9. Pour les mêmes motifs que ceux mentionnés aux points 3 et 5, le moyen tiré de ce que la décision contestée serait contraire aux stipulations de l'article 3-1 de la convention relative aux droits de l'enfant doit être écarté.

10. Il résulte de tout ce qui précède que M. A n'est pas fondé à soutenir que c'est à tort que, par le jugement attaqué, le tribunal administratif de Rennes a rejeté sa demande. Doivent être rejetées, par voie de conséquence, ses conclusions à fin d'injonction et ses conclusions tendant à l'application de l'article L. 761-1 du code de justice administrative et de l'article 37 de la loi du 10 juillet 1991.

DÉCIDE :

Article 1er : La requête de M. A est rejetée.
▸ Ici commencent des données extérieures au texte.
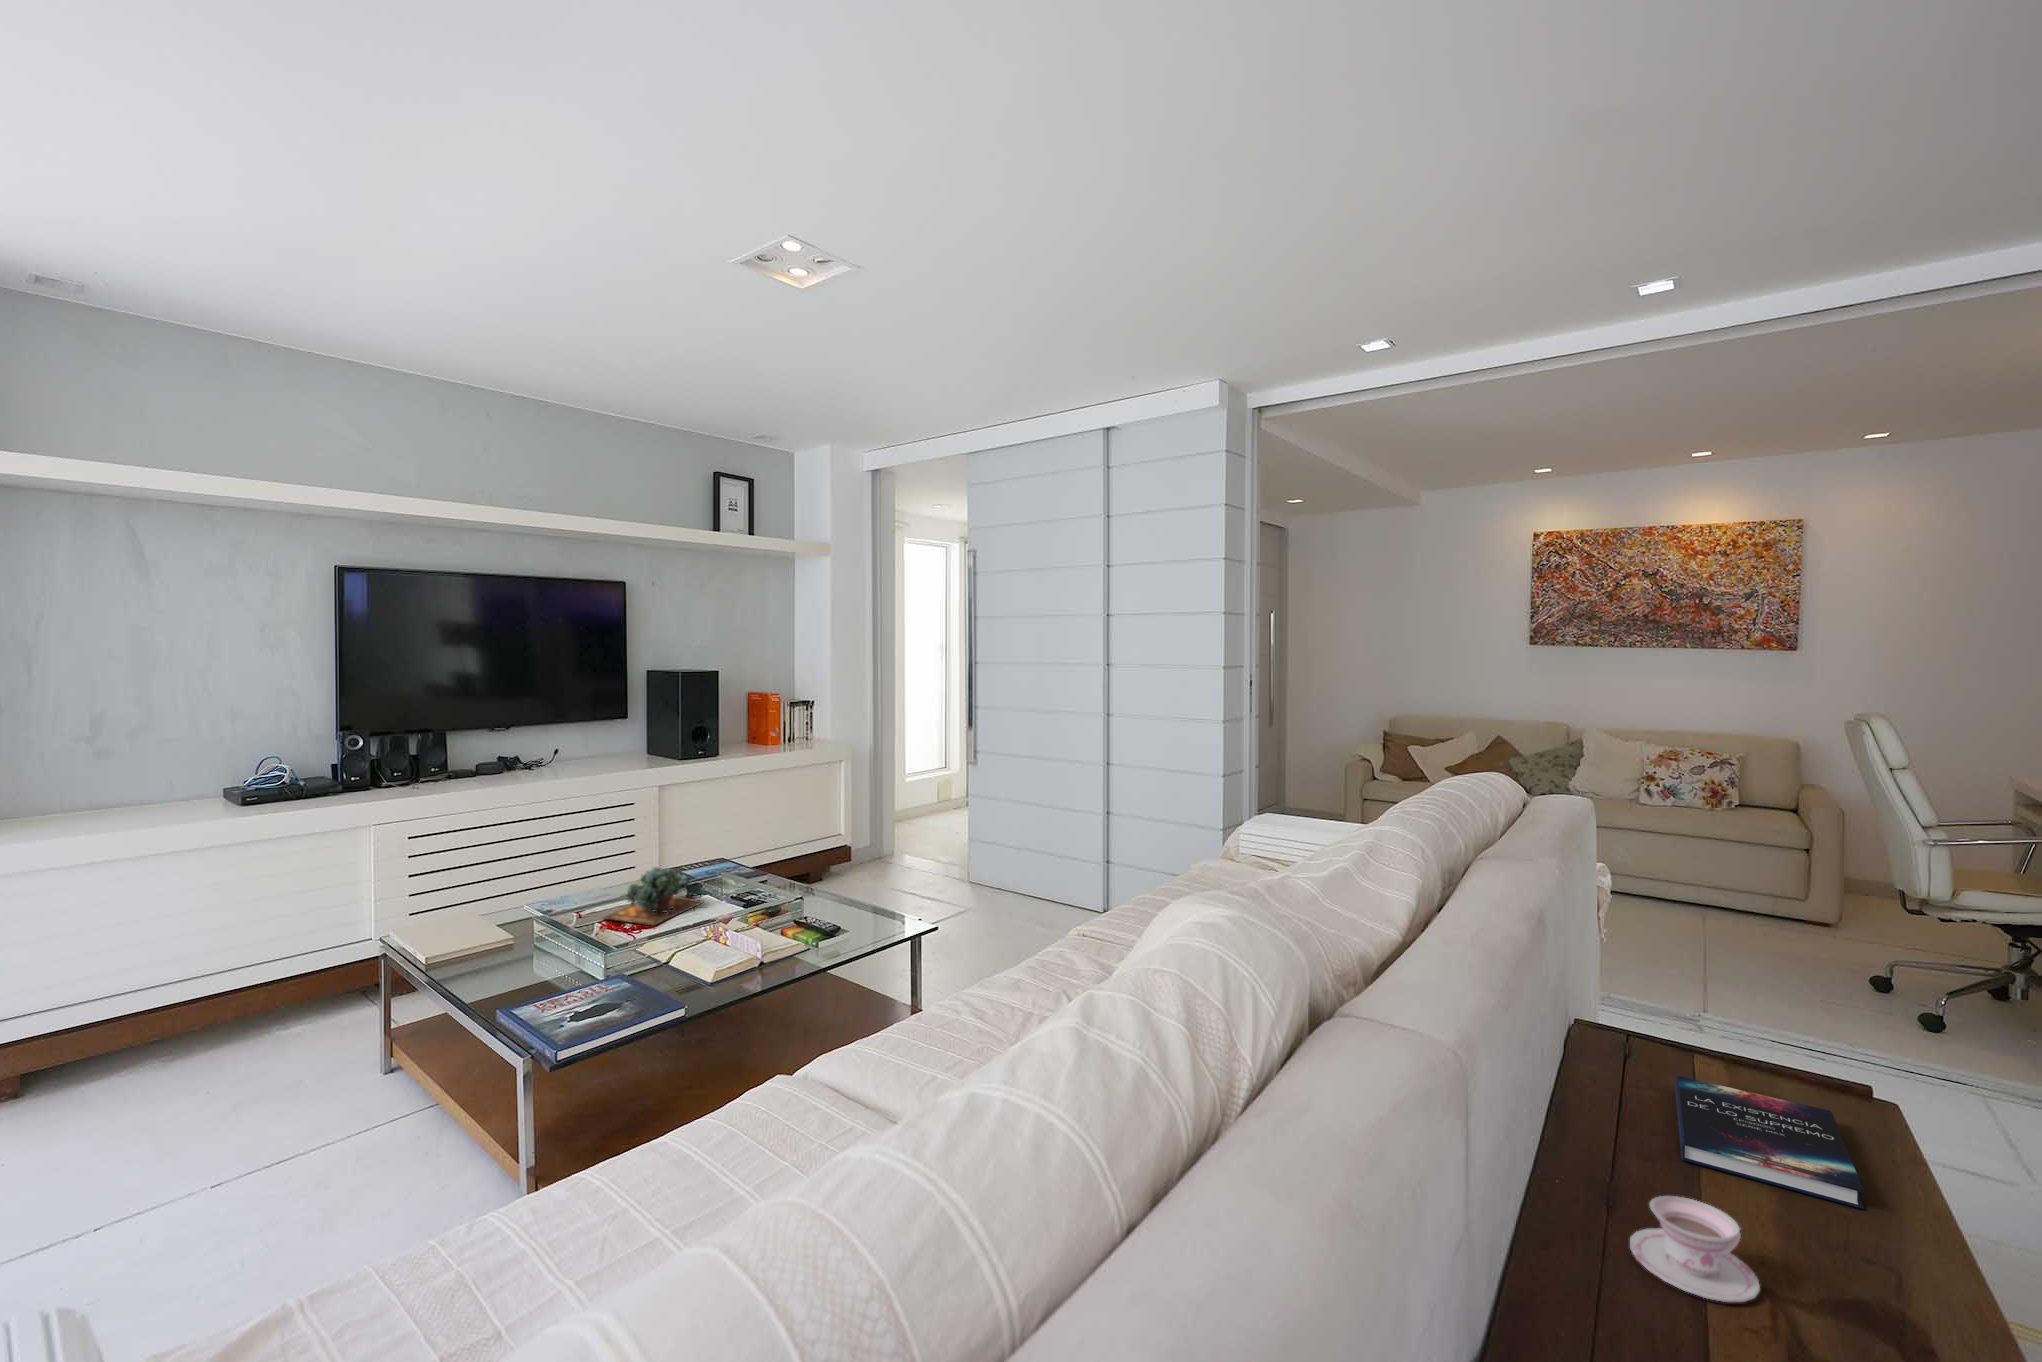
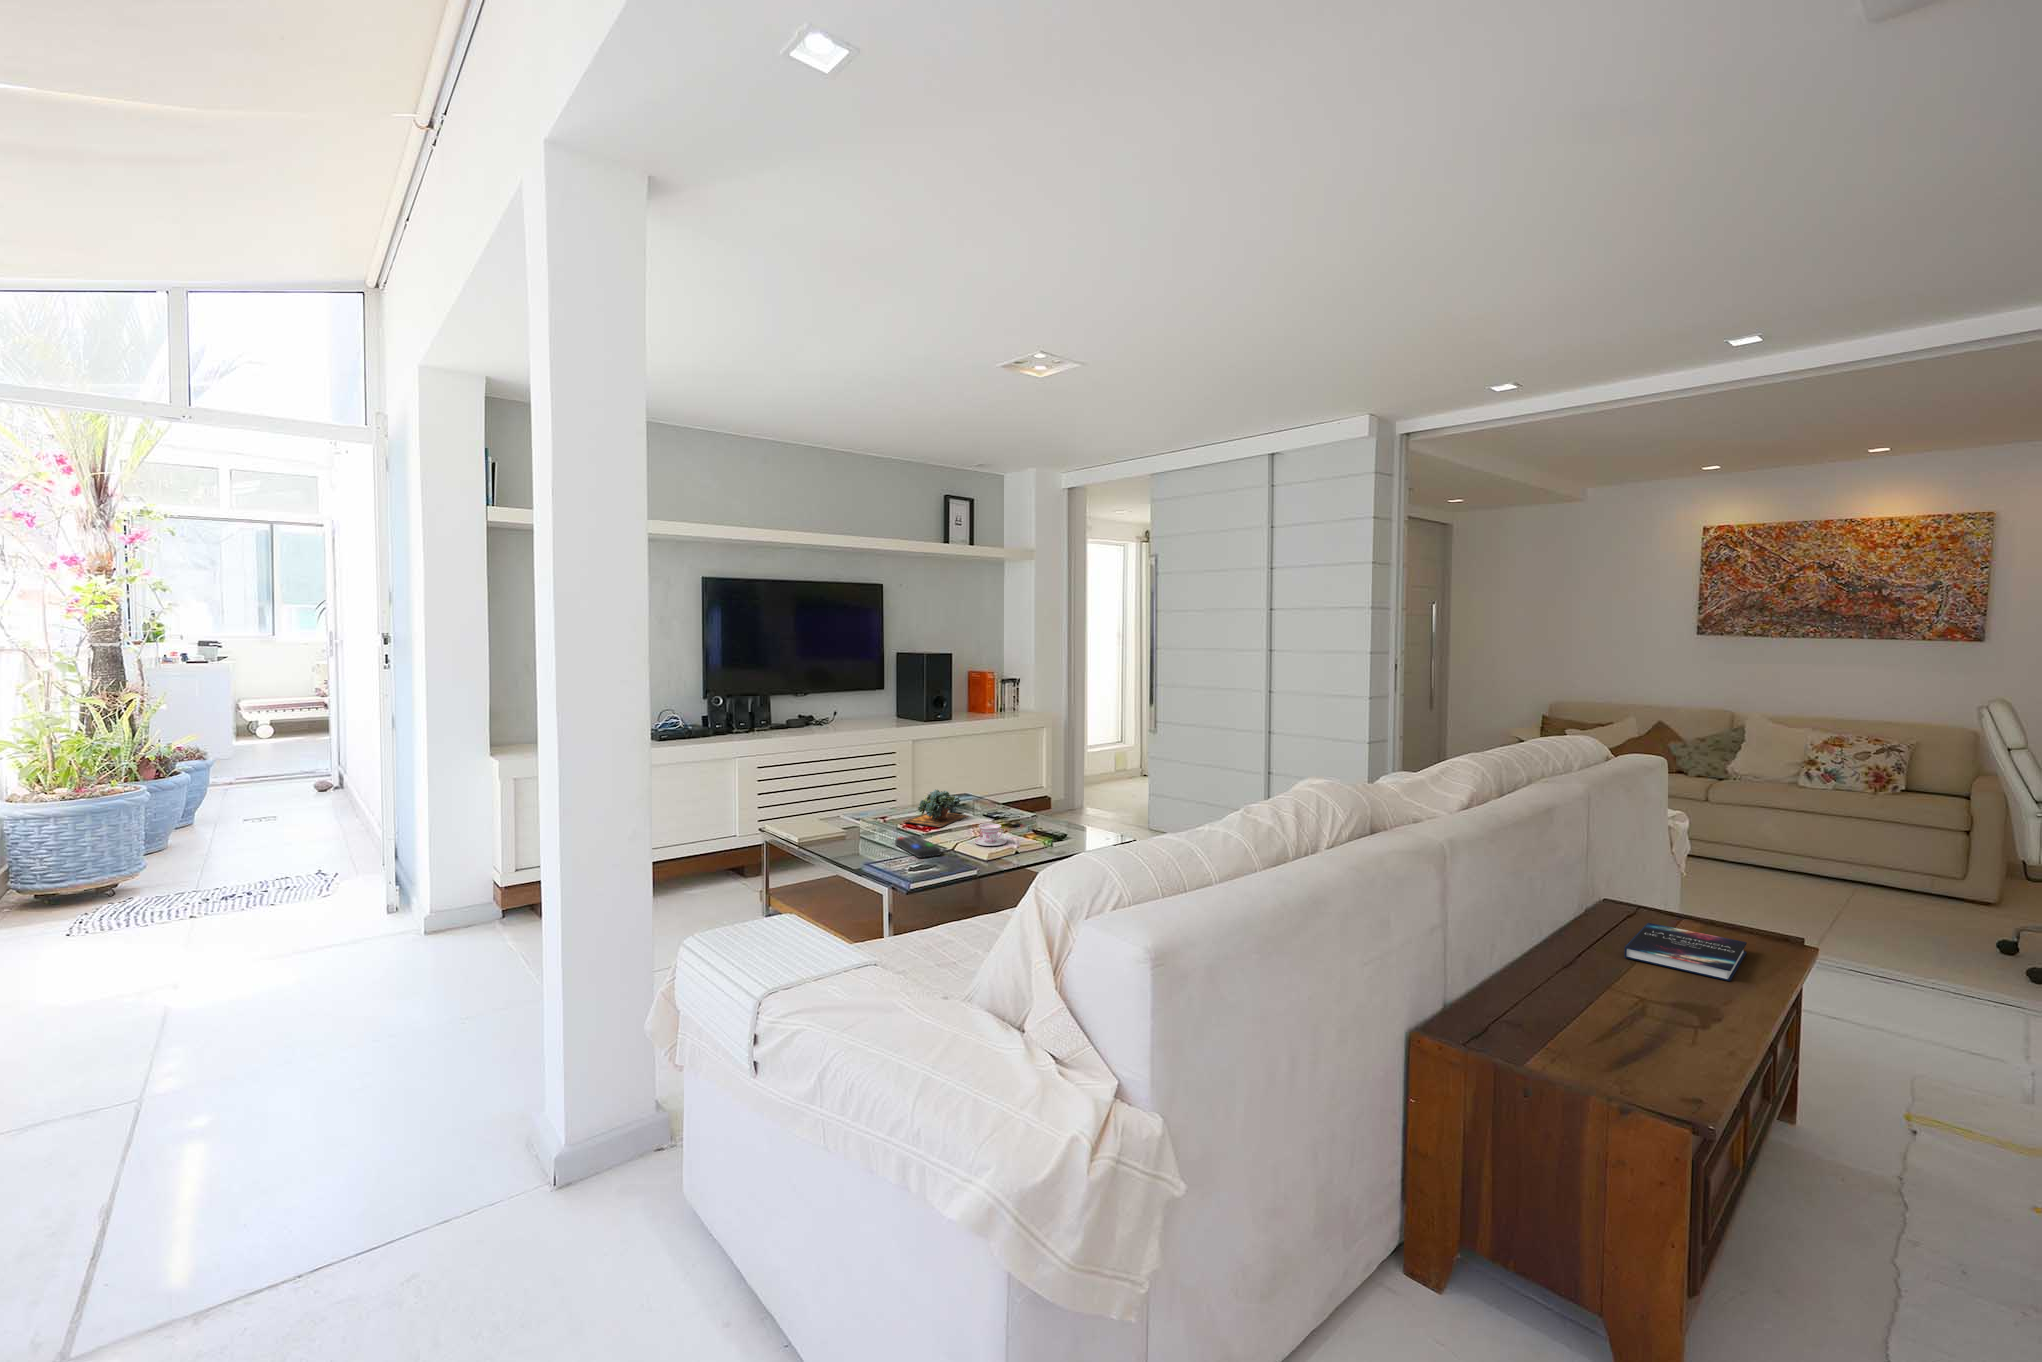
remote control: none [570,948,635,993] -> present [895,836,941,858]
teacup: present [1630,1196,1760,1302] -> present [974,823,1007,846]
Article 2 : Le présent arrêt sera notifié à M. B A et au ministre d'Etat, ministre de l'intérieur.

Une copie sera transmise, pour information, au préfet d'Ille-et-Vilaine.

Délibéré après l'audience du 26 juin 2025 à laquelle siégeaient :

- Mme Brisson, présidente de chambre,

- M. Vergne, président-assesseur,

- Mme Gélard, première conseillère.

Rendu public par mise à disposition au greffe, le 4 juillet 2025.

La rapporteure,

V. GELARDLa présidente,

C. BRISSON

Le greffier,

R. MAGEAU

La République mande et ordonne au ministre d'Etat, ministre de l'intérieur en ce qui le concerne, et à tous commissaires de justice à ce requis en ce qui concerne les voies de droit commun contre les parties privées, de pourvoir à l'exécution de la présente décision.